Unfortunately, as is very common in clinical research, the
findings of
many of these studies have often provided contradictory results. In this new study, human
prostate cancer
cells were implanted into immune-deficient mice, and the effects of
dietary
genistein supplementation in these mice was then studied.
The
mice were
divided into two groups: one group received genistein supplements and
the other
group was fed only standard “mice chow.”
Blood levels of genistein were measured, and the mice
receiving
genistein were confirmed to have circulating blood levels of genistein
comparable
to those seen in men taking genistein supplements.
The
findings in
this animal model were rather dramatic.
Although the implanted tumors in the mice receiving
genistein
supplementation continued to grow just as much as they did in the mice
not
receiving genistein, the spread of tumors to other organs in the mice
receiving
genistein was reduced by an astounding 96% when compare to the mice
that did
not receive this isoflavone supplement.
These
results are
very intriguing as prostate cancer, as with most other types of cancer,
causes
death primarily as a consequence of tumor spreading throughout the body
(also
known as metastasis). Although
genistein
supplementation did not appear to reduce the growth of the implanted
primary
prostate tumors in these mice, a nearly 100% reduction in tumor
metastasis was
observed.
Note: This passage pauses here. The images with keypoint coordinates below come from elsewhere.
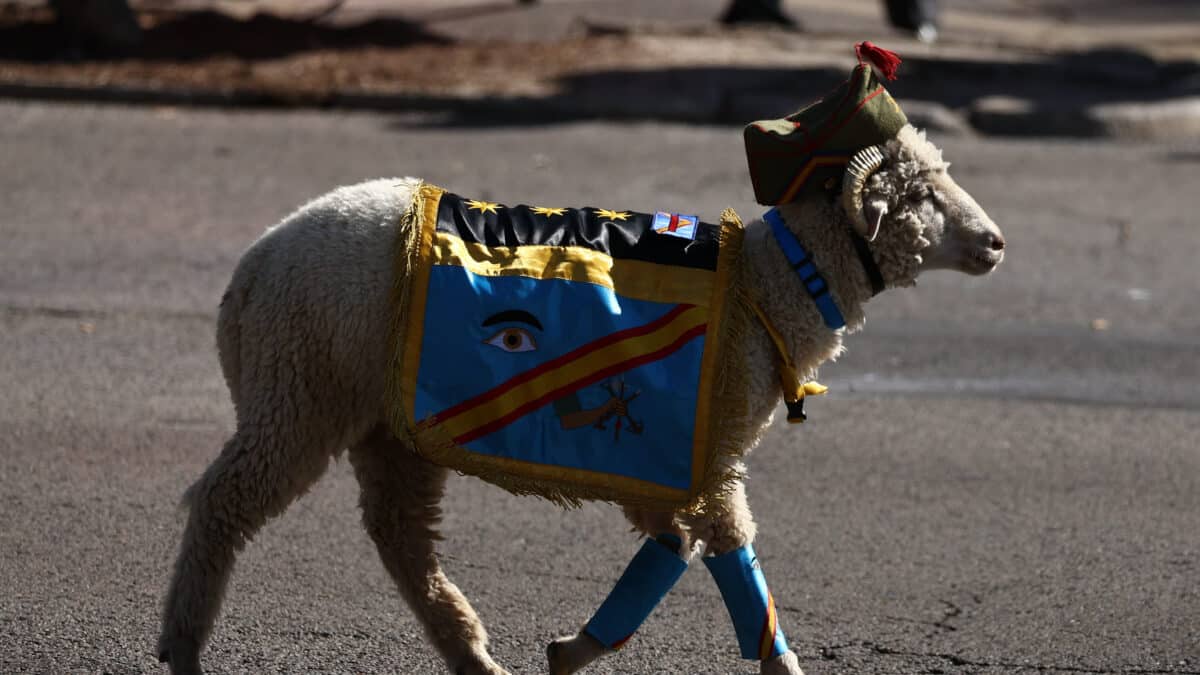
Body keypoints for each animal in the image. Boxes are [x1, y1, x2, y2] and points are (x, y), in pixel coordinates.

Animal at [154, 121, 1008, 672]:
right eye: (926, 193)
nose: (998, 243)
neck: (775, 284)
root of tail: (250, 269)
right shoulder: (712, 451)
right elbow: (729, 552)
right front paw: (782, 666)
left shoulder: (673, 458)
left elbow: (671, 550)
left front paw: (572, 650)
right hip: (298, 390)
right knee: (224, 502)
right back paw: (184, 644)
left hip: (385, 423)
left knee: (399, 536)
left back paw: (471, 651)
Whether
this effect is
long-lasting or not cannot be determined from this clinical study. Just as importantly, this
study cannot tell
us whether or not similar beneficial genistein-associated effects will
also
occur in humans with prostate cancer.
However, ongoing and recently completed human clinical
research trials
will, hopefully, provide important answers to these and other important
clinical questions.
Disclaimer:
As always, my advice to readers is to seek the advice of your physician
before making any significant changes in
medications, diet, or level of physical activity.